Bolsonaro não torna o País inviável apenas simbolicamente, arrasando a cultura e atropelando nosso patrimônio histórico. Ele nos coloca nas piores condições possíveis para superar a profunda crise econômica, agravada pela pandemia. Embora o ministro Paulo Guedes veja um futuro brilhante pela frente, grandes economistas brasileiros, ao contrário, veem no horizonte uma das grandes privações por que passará o Brasil em sua História.

Quem se preocupa com a democracia apenas quando se aquecem os motores dos tanques militares pode ter uma falsa sensação de alívio. A democracia continuará exposta a pequenos golpes cotidianos Além disso, quanto menos margem de manobras Bolsonaro encontrar, mais possibilidade de buscar ações desesperadas.

Enquanto a sociedade se move, ainda lentamente por causa da pandemia, o confronto com as aspirações golpistas concentrou-se na reação do Supremo Tribunal Federal. Infelizmente, o Congresso recuou para segundo plano, talvez temeroso da agressividade da militância bolsonarista.

É preciso que os deputados e senadores superem a fixação numa salvação individual nas eleições. Os deputados da extrema direita, segundo a PGR, usam verbas parlamentares para mobilizar o fechamento do próprio Congresso. Não há como se esconder atrás das togas negras do Supremo. É necessária uma frente democrática no próprio Congresso.

“Somos poucos”, dirão os deputados. Mas não importa tanto o número, o importante é começar. Se a pausa acionada com a prisão de Queiroz for entendida como um momento de distensão, uma época para simplesmente deixar andar o processo judicial, ela pode trazer surpresas desagradáveis...

Naturalmente, os processos legais têm de ser acompanhados. Mas os danos ao País continuam a ocorrer. E a chegada de momentos mais dramáticos da crise econômica pede a construção de redes de solidariedade.
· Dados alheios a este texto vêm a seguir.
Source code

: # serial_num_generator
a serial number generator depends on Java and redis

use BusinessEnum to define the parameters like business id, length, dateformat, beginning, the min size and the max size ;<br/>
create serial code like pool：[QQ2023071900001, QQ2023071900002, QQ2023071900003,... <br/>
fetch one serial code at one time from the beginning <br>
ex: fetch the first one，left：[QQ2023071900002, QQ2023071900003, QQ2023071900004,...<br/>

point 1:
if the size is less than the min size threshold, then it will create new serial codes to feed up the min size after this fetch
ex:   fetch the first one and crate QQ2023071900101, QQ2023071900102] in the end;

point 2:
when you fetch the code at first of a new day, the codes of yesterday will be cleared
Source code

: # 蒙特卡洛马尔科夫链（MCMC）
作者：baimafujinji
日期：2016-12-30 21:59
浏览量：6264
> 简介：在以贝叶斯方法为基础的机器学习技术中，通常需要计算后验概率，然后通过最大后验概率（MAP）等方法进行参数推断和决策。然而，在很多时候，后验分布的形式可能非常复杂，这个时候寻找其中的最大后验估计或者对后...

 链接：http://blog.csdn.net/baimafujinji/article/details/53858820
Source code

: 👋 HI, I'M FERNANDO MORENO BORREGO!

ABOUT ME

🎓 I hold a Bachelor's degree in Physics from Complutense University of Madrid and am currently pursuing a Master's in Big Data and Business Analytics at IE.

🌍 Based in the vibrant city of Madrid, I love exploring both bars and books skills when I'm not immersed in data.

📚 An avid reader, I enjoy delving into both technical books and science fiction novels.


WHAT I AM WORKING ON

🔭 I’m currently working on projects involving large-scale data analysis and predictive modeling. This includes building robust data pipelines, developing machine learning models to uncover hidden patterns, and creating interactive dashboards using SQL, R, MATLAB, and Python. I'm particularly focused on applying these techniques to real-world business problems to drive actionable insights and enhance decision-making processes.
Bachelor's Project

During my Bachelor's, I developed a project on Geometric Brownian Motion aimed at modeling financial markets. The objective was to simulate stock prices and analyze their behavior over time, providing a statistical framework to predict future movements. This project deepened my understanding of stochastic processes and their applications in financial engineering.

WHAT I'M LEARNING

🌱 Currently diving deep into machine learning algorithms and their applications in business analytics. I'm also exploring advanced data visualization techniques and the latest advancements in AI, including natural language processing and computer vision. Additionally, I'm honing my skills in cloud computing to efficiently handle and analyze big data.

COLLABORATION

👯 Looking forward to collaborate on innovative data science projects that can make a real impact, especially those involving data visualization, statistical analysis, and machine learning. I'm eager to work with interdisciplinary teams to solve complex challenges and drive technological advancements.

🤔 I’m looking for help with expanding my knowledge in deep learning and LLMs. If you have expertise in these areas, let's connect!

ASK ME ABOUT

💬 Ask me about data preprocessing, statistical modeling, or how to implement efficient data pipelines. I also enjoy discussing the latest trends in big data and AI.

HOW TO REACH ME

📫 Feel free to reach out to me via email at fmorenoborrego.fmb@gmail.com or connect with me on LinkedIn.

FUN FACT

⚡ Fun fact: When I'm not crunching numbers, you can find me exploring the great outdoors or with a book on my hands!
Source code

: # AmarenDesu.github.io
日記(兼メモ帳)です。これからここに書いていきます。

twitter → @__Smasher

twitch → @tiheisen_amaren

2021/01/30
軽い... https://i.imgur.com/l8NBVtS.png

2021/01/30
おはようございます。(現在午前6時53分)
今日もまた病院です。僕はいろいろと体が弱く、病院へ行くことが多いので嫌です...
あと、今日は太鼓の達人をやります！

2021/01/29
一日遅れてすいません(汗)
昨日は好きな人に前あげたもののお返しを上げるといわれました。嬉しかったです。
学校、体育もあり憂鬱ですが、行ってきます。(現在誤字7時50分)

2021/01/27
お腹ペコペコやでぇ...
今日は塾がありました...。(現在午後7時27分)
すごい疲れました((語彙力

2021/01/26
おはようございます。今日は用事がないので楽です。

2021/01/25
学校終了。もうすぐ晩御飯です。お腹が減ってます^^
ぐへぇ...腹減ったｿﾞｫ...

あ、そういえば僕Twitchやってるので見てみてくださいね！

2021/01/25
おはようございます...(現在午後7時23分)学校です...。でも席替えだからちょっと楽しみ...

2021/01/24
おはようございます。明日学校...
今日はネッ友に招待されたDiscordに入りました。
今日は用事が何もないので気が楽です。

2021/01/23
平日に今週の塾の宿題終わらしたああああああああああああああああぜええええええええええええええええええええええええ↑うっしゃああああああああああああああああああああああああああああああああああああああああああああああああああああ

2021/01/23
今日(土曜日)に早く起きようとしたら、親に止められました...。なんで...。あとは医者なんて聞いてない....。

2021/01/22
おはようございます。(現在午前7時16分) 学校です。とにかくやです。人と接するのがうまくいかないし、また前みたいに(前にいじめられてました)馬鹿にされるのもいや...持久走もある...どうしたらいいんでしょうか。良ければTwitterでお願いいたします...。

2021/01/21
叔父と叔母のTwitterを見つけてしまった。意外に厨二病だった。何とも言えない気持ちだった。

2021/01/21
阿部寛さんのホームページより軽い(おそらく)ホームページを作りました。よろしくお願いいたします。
Diz a OMS que o mundo sentirá por décadas os efeitos da pandemia de coronavírus. No caso brasileiro, além da pandemia, vamos também sentir por décadas a passagem de Bolsonaro pelo poder.

No trabalho de reparo dos estragos e reconstrução do futuro não pode haver pausa. Mesmo porque as desgraças não nos abandonam nem no cotidiano. O mínimo que esperamos de novo, nessa pausa, é uma voraz nuvem de gafanhotos que nos invade pelo sul do País.

Um aumento de chances de vitória é uma razão suficiente para intensificar a luta. Quanto menos nos preparamos para ela, mais difícil será o desfecho. Sem necessariamente estabelecer um paralelo com o nazismo, a História dos anos 30 é uma aula sobre as hesitações da democracia diante de um perigo no horizonte.